That Get_String function binds an rvalue reference to a function-local object. Rvalue references are useful for things that are about to be destroyed, but just as bad as lvalue references for things that have already been destroyed.

To move a local object out of a function, you just return by class type:

std::string Get_String(void) {
    std::string str{"hello world"};
    return str;
}

If the compiler doesn't manage to eliminate the copy/move entirely, then the return value that the caller gets will be constructed using a move constructor, not a copy constructor, as long as the return expression is:

• a temporary, or
• a single identifier naming something with automatic storage duration (like str above), or
• std::move(something)

(So you could still have return std::move(str); to be explicit, but it's not necessary here.)

Given this example,

X foo ()
{
  X x;    
  return x;
}

the following behavior is guaranteed:

• If X has an accessible copy or move constructor, the compiler may choose to elide the copy. This is the so-called (named) return value optimization ((N)RVO), which was specified even before C++11 and is supported by most compilers.
• Otherwise, if X has a move constructor, x is moved.
• Otherwise, if X has a copy constructor, x is copied.
• Otherwise, a compile-time error is emitted.

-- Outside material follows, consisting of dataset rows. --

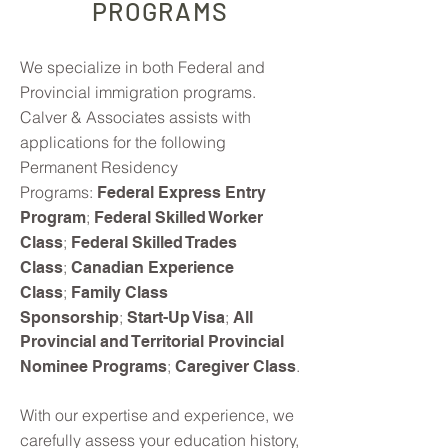
PROGRAMS
We specialize in both Federal and
Provincial immigration programs.
Calver & Associates assists with
applications for the following
Permanent Residency
Programs:
Federal Express Entry
;
Program
Federal Skilled Worker
;
Class
Federal Skilled Trades
;
Class
Canadian Experience
;
Class
Family Class
;
;
Sponsorship
Start-Up Visa
All
Provincial and Territorial Provincial
;
.
Nominee Programs
Caregiver Class
With our expertise and experience, we
carefully assess your education history,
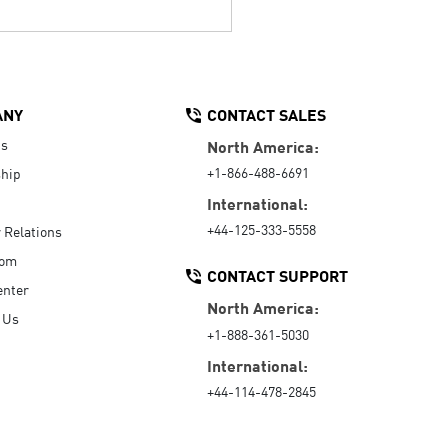
ANY
CONTACT SALES
Us
North America:
+1-866-488-6691
hip
International:
+44-125-333-5558
r Relations
oom
CONTACT SUPPORT
enter
North America:
 Us
+1-888-361-5030
International:
+44-114-478-2845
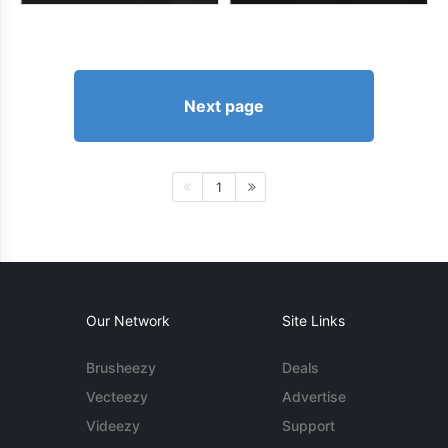
Next page
1
Our Network
Site Links
Brusheezy
Deals
Vecteezy
Advertise
Videezy
Support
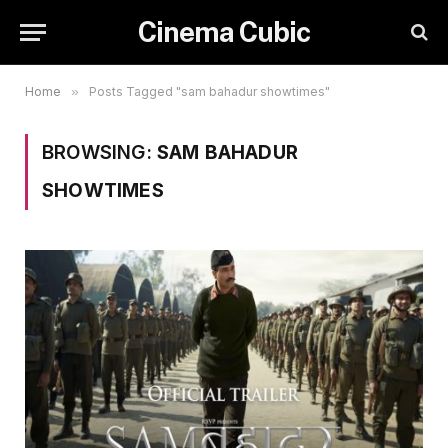
Cinema Cubic
Home
»
Posts Tagged "sam bahadur showtimes"
BROWSING:
SAM BAHADUR
SHOWTIMES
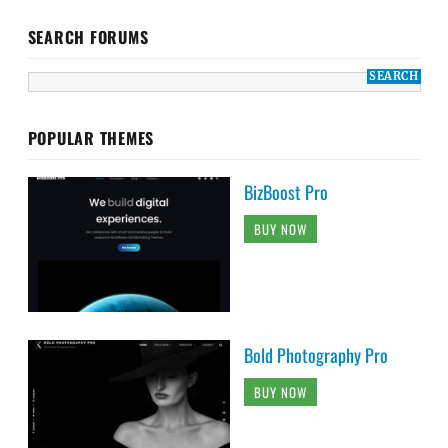
SEARCH FORUMS
POPULAR THEMES
BizBoost Pro
BUY NOW
Bold Photography Pro
BUY NOW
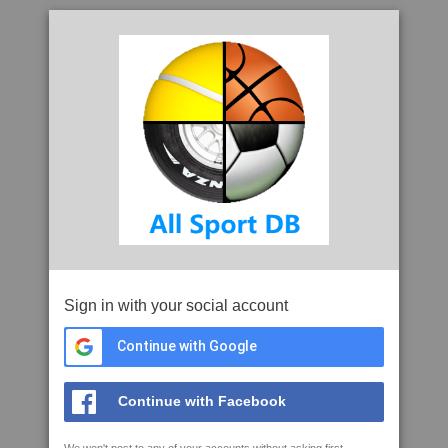
Sign in with your social account
Continue with Google
Continue with Facebook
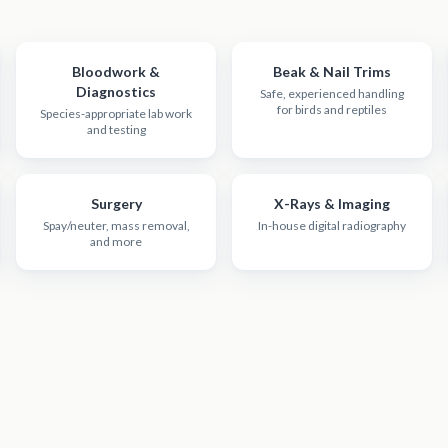
Bloodwork &
Beak & Nail Trims
Diagnostics
Safe, experienced handling
for birds and reptiles
Species-appropriate lab work
and testing
Surgery
X-Rays & Imaging
Spay/neuter, mass removal,
In-house digital radiography
and more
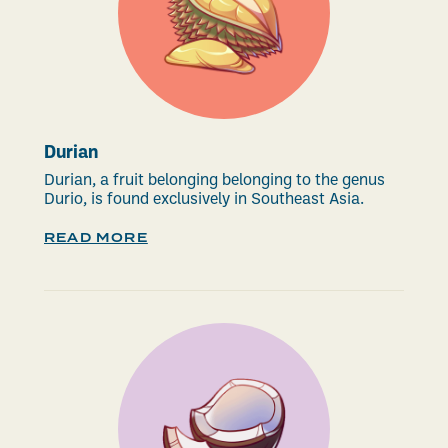
Durian
Durian, a fruit belonging belonging to the genus
Durio, is found exclusively in Southeast Asia.
READ MORE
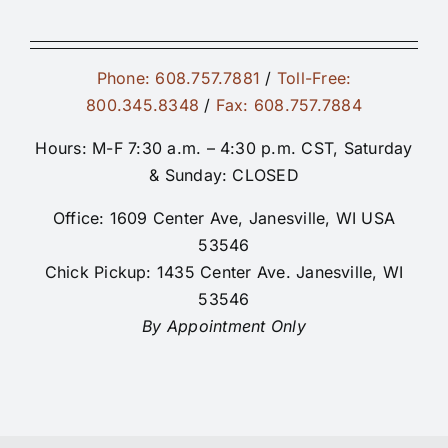
Phone: 608.757.7881
/
Toll-Free:
800.345.8348
/
Fax: 608.757.7884
Hours: M-F 7:30 a.m. – 4:30 p.m. CST, Saturday
& Sunday: CLOSED
Office: 1609 Center Ave, Janesville, WI USA
53546
Chick Pickup: 1435 Center Ave. Janesville, WI
53546
By Appointment Only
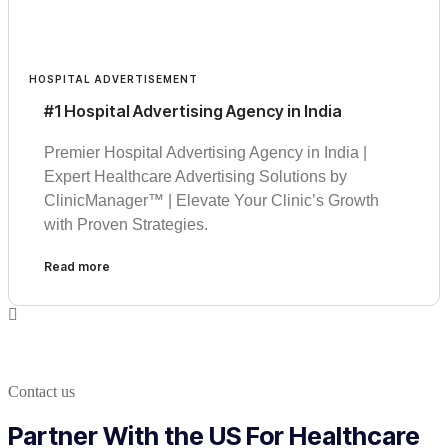
HOSPITAL ADVERTISEMENT
#1 Hospital Advertising Agency in India
Premier Hospital Advertising Agency in India |
Expert Healthcare Advertising Solutions by
ClinicManager™ | Elevate Your Clinic’s Growth
with Proven Strategies.
Read more
Contact us
Partner With the US For Healthcare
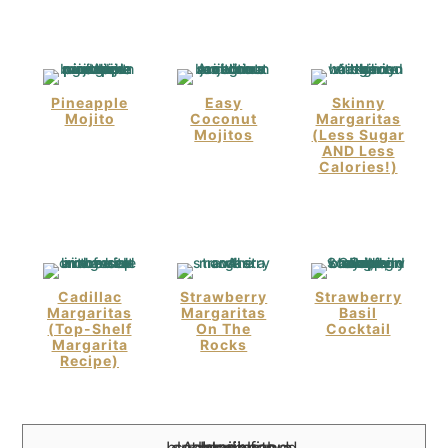
Pineapple
Easy
Skinny
Mojito
Coconut
Margaritas
Mojitos
(Less Sugar
AND Less
Calories!)
Cadillac
Strawberry
Strawberry
Margaritas
Margaritas
Basil
(Top-Shelf
On The
Cocktail
Margarita
Rocks
Recipe)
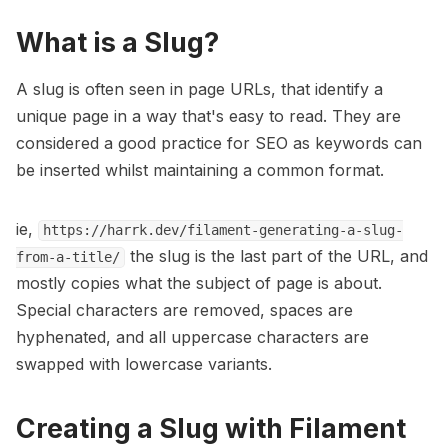
What is a Slug?
A slug is often seen in page URLs, that identify a
unique page in a way that's easy to read. They are
considered a good practice for SEO as keywords can
be inserted whilst maintaining a common format.
ie,
https://harrk.dev/filament-generating-a-slug-
the slug is the last part of the URL, and
from-a-title/
mostly copies what the subject of page is about.
Special characters are removed, spaces are
hyphenated, and all uppercase characters are
swapped with lowercase variants.
Creating a Slug with Filament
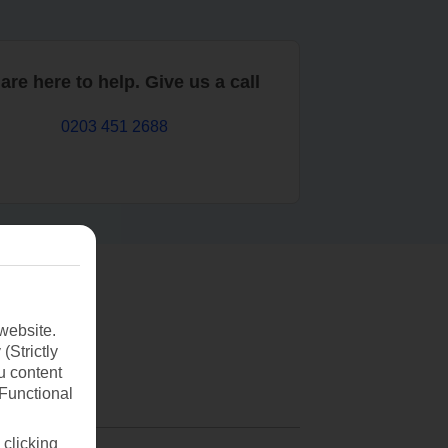
are here to help. Give us a call
0203 451 2688
website.
(Strictly
u content
(Functional
 clicking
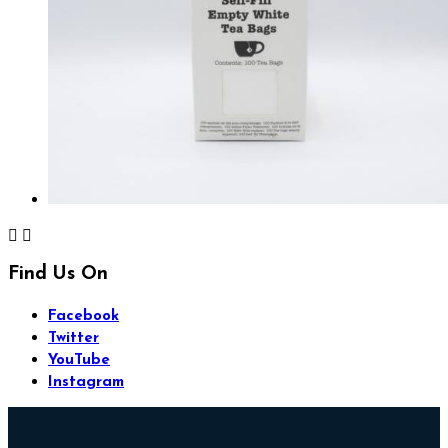


Find Us On
Facebook
Twitter
YouTube
Instagram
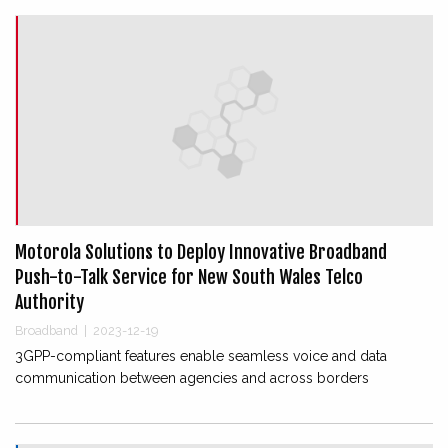
Motorola Solutions to Deploy Innovative Broadband
Push-to-Talk Service for New South Wales Telco
Authority
Broadband
|
2023-12-19
3GPP-compliant features enable seamless voice and data
communication between agencies and across borders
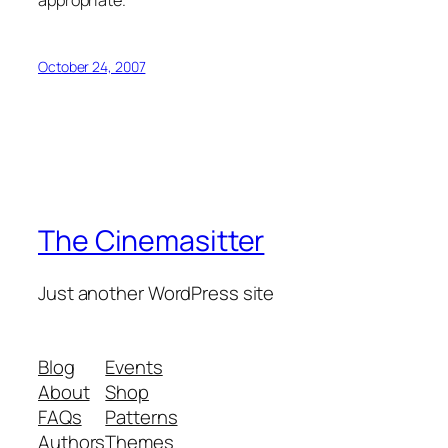
appropriate.
October 24, 2007
The Cinemasitter
Just another WordPress site
Blog
Events
About
Shop
FAQs
Patterns
Authors
Themes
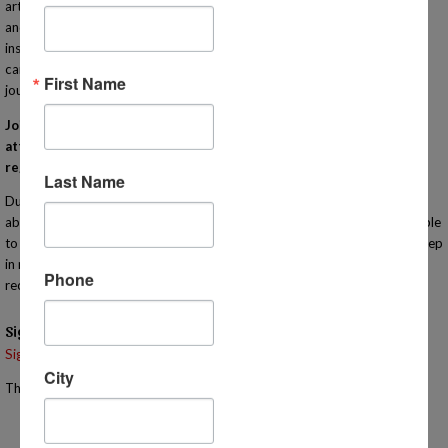
art to sciences to reading comprehension, cooking, Algebra, engineering
and many more! Our IN-PERSON classes are taught by qualified
instructors that bring enthusiasm and experience to their lessons. Each
campus meets one day a week to compliment your homeschooling
First Name
journey! Learn more at http://www.MiHomeschool.com!
Join us for this orientation for Homeschool Connections. You must
attend an orientation meeting (virtually or in person) in order to
register for classes with our program.
Last Name
During this informational meeting you will have the opportunity to learn
about the heart of our program in person for yourself! You will also be able
to tour the campus. You are welcome to bring your children with you. Keep
in mind that the meeting will last approximately one hour so we
Phone
recommend that you bring something for them to do if they are younger.
Signups
Signup is currently closed.
City
The Signup Deadline for this event was 11/12/2025 – 2:00 PM EST
Email the Event Coordinator –
jennifer@mihomeschool.com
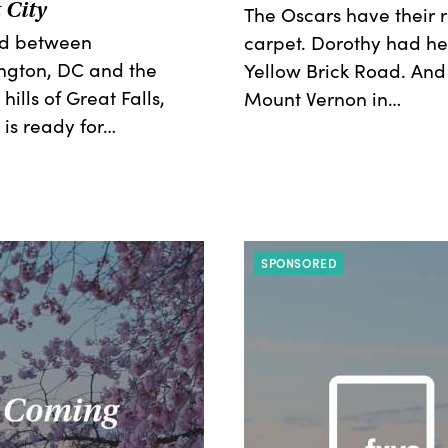
 City
The Oscars have their 
ed between
carpet. Dorothy had he
ngton, DC and the
Yellow Brick Road. And
 hills of Great Falls,
Mount Vernon in…
 is ready for…
SPONSORED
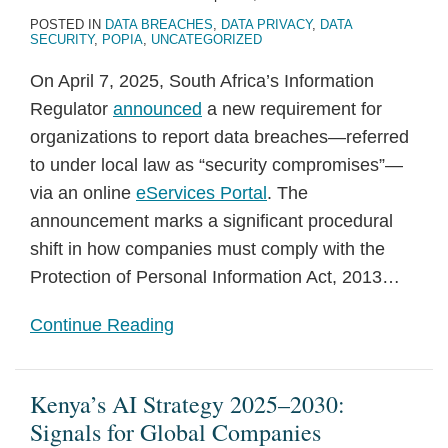
POSTED IN
DATA BREACHES
,
DATA PRIVACY
,
DATA
SECURITY
,
POPIA
,
UNCATEGORIZED
On April 7, 2025, South Africa’s Information
Regulator
announced
a new requirement for
organizations to report data breaches—referred
to under local law as “security compromises”—
via an online
eServices Portal
. The
announcement marks a significant procedural
shift in how companies must comply with the
Protection of Personal Information Act, 2013
…
Continue Reading
Kenya’s AI Strategy 2025–2030:
Signals for Global Companies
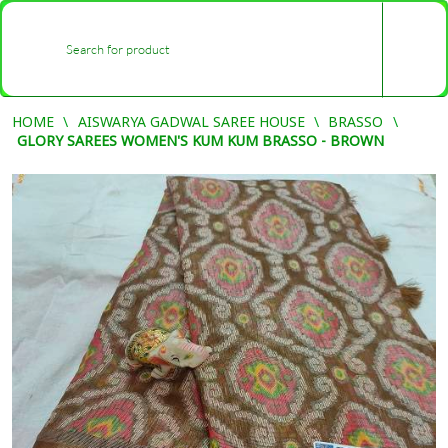
0
-
HOME
AISWARYA GADWAL SAREE HOUSE
BRASSO
GLORY SAREES WOMEN'S KUM KUM BRASSO - BROWN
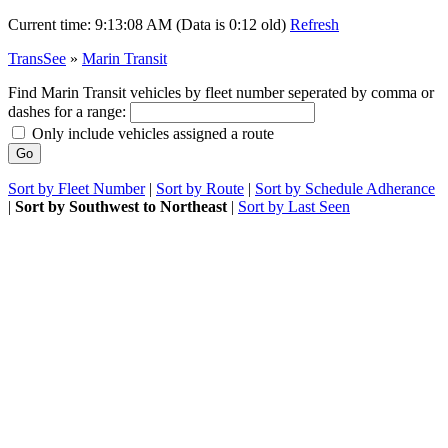
Current time:
9:13:08 AM (Data is 0:12 old)
Refresh
TransSee
»
Marin Transit
Find Marin Transit vehicles by fleet number seperated by comma or
dashes for a range:
Only include vehicles assigned a route
Sort by Fleet Number
|
Sort by Route
|
Sort by Schedule Adherance
|
Sort by Southwest to Northeast
|
Sort by Last Seen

Note also that returning an rvalue reference is an error if the returned object is a local nonstatic object:

X&& foo ()
{
  X x;
  return x; // ERROR: returns reference to nonexistent object
}

An rvalue reference is a reference, and returning it while referring to a local object means that you return a reference to an object that doesn’t exist any more. Whether std::move() is used doesn’t matter.

std::move() doesn't really move object; it only turns lvalues into rvalues.